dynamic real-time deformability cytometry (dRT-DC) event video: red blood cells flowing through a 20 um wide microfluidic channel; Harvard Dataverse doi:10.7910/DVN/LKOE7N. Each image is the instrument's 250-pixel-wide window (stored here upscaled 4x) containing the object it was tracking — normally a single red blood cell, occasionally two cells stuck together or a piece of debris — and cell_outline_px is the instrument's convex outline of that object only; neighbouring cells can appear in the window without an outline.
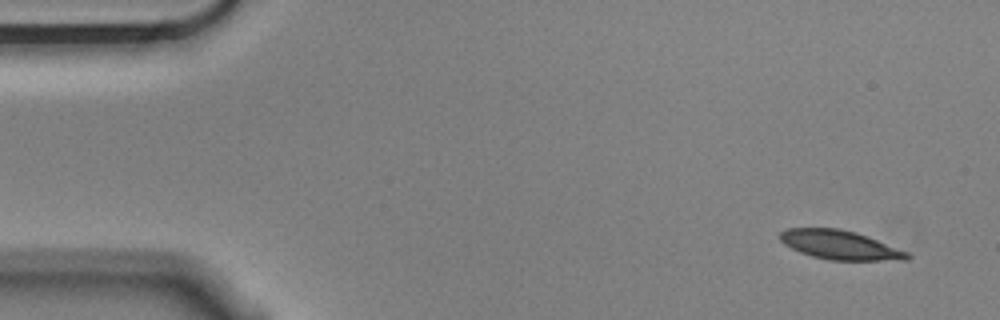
{"species": "Egyptian fruit bat (a non-hibernating species)", "species_latin": "Rousettus aegyptiacus", "temperature_condition": "cold", "stored_images_in_passage": 4, "camera_frame_rate_fps": 3000, "um_per_image_px": 0.085, "animal": {"sex": "male"}, "frame": {"image": 1, "passage_image": 1, "time_ms": 0.0, "image_size_px": [1000, 320], "cell_outline_px": [[912, 256], [908, 260], [828, 260], [812, 256], [800, 252], [784, 244], [780, 240], [780, 232], [788, 228], [836, 228], [856, 232], [908, 252]], "centroid_in_image_um": [71.39, 20.82], "position_along_channel_um": 13.6, "area_um2": 21.39}}
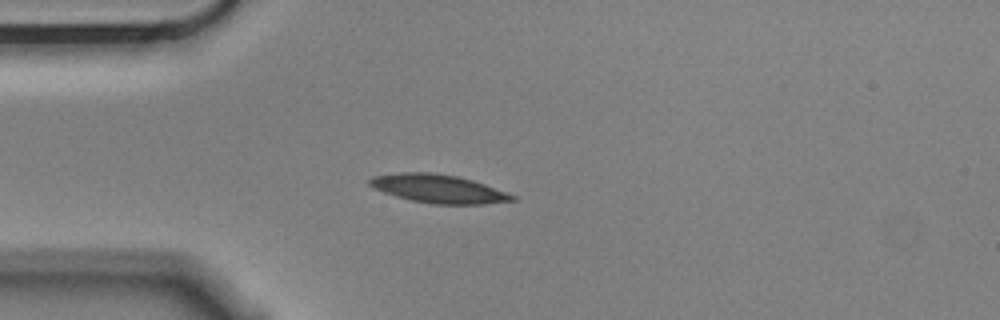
{"frame": {"image": 2, "passage_image": 4, "time_ms": 1.0, "image_size_px": [1000, 320], "cell_outline_px": [[516, 200], [484, 204], [432, 204], [412, 200], [396, 196], [372, 188], [368, 184], [368, 180], [372, 176], [400, 172], [432, 172], [456, 176], [472, 180], [484, 184], [516, 196]], "centroid_in_image_um": [37.22, 16.04], "position_along_channel_um": 47.8, "area_um2": 23.52}}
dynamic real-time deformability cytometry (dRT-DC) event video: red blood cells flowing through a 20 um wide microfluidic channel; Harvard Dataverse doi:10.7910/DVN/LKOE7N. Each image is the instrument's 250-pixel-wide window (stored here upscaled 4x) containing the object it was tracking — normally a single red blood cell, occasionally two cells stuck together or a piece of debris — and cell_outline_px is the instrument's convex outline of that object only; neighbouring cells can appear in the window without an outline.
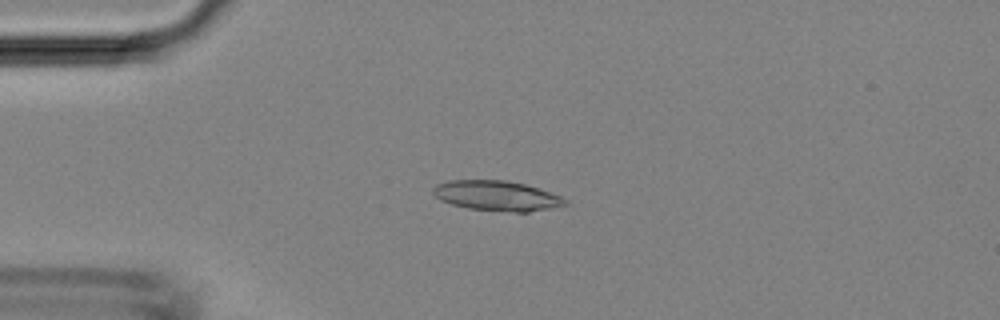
{"species": "Egyptian fruit bat (a non-hibernating species)", "species_latin": "Rousettus aegyptiacus", "temperature_condition": "room temperature", "stored_images_in_passage": 26, "camera_frame_rate_fps": 3000, "um_per_image_px": 0.085, "animal": {"sex": "female"}, "frame": {"image": 1, "passage_image": 2, "time_ms": 0.333, "image_size_px": [1000, 320], "cell_outline_px": [[568, 204], [528, 212], [516, 212], [468, 208], [452, 204], [440, 200], [432, 192], [432, 188], [436, 184], [448, 180], [508, 180], [524, 184], [560, 196], [568, 200]], "centroid_in_image_um": [42.18, 16.63], "position_along_channel_um": 42.8, "area_um2": 22.89}}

Task directions:
Exactly as written, return every line of the listing, but not the pictures.

Result of the exercise:
dynamic real-time deformability cytometry (dRT-DC) event video: red blood cells flowing through a 20 um wide microfluidic channel; Harvard Dataverse doi:10.7910/DVN/LKOE7N. Each image is the instrument's 250-pixel-wide window (stored here upscaled 4x) containing the object it was tracking — normally a single red blood cell, occasionally two cells stuck together or a piece of debris — and cell_outline_px is the instrument's convex outline of that object only; neighbouring cells can appear in the window without an outline.
{"species": "Egyptian fruit bat (a non-hibernating species)", "species_latin": "Rousettus aegyptiacus", "temperature_condition": "cold", "stored_images_in_passage": 4, "camera_frame_rate_fps": 3000, "um_per_image_px": 0.085, "animal": {"sex": "male"}, "frame": {"image": 1, "passage_image": 1, "time_ms": 0.0, "image_size_px": [1000, 320], "cell_outline_px": [[912, 256], [908, 260], [828, 260], [812, 256], [800, 252], [784, 244], [780, 240], [780, 232], [788, 228], [836, 228], [856, 232], [908, 252]], "centroid_in_image_um": [71.39, 20.82], "position_along_channel_um": 13.6, "area_um2": 21.39}}
{"frame": {"image": 2, "passage_image": 4, "time_ms": 1.0, "image_size_px": [1000, 320], "cell_outline_px": [[516, 200], [484, 204], [432, 204], [412, 200], [396, 196], [372, 188], [368, 184], [368, 180], [372, 176], [400, 172], [432, 172], [456, 176], [472, 180], [484, 184], [516, 196]], "centroid_in_image_um": [37.22, 16.04], "position_along_channel_um": 47.8, "area_um2": 23.52}}
dynamic real-time deformability cytometry (dRT-DC) event video: red blood cells flowing through a 20 um wide microfluidic channel; Harvard Dataverse doi:10.7910/DVN/LKOE7N. Each image is the instrument's 250-pixel-wide window (stored here upscaled 4x) containing the object it was tracking — normally a single red blood cell, occasionally two cells stuck together or a piece of debris — and cell_outline_px is the instrument's convex outline of that object only; neighbouring cells can appear in the window without an outline.
{"species": "Egyptian fruit bat (a non-hibernating species)", "species_latin": "Rousettus aegyptiacus", "temperature_condition": "room temperature", "stored_images_in_passage": 26, "camera_frame_rate_fps": 3000, "um_per_image_px": 0.085, "animal": {"sex": "female"}, "frame": {"image": 1, "passage_image": 2, "time_ms": 0.333, "image_size_px": [1000, 320], "cell_outline_px": [[568, 204], [528, 212], [516, 212], [468, 208], [452, 204], [440, 200], [432, 192], [432, 188], [436, 184], [448, 180], [508, 180], [524, 184], [560, 196], [568, 200]], "centroid_in_image_um": [42.18, 16.63], "position_along_channel_um": 42.8, "area_um2": 22.89}}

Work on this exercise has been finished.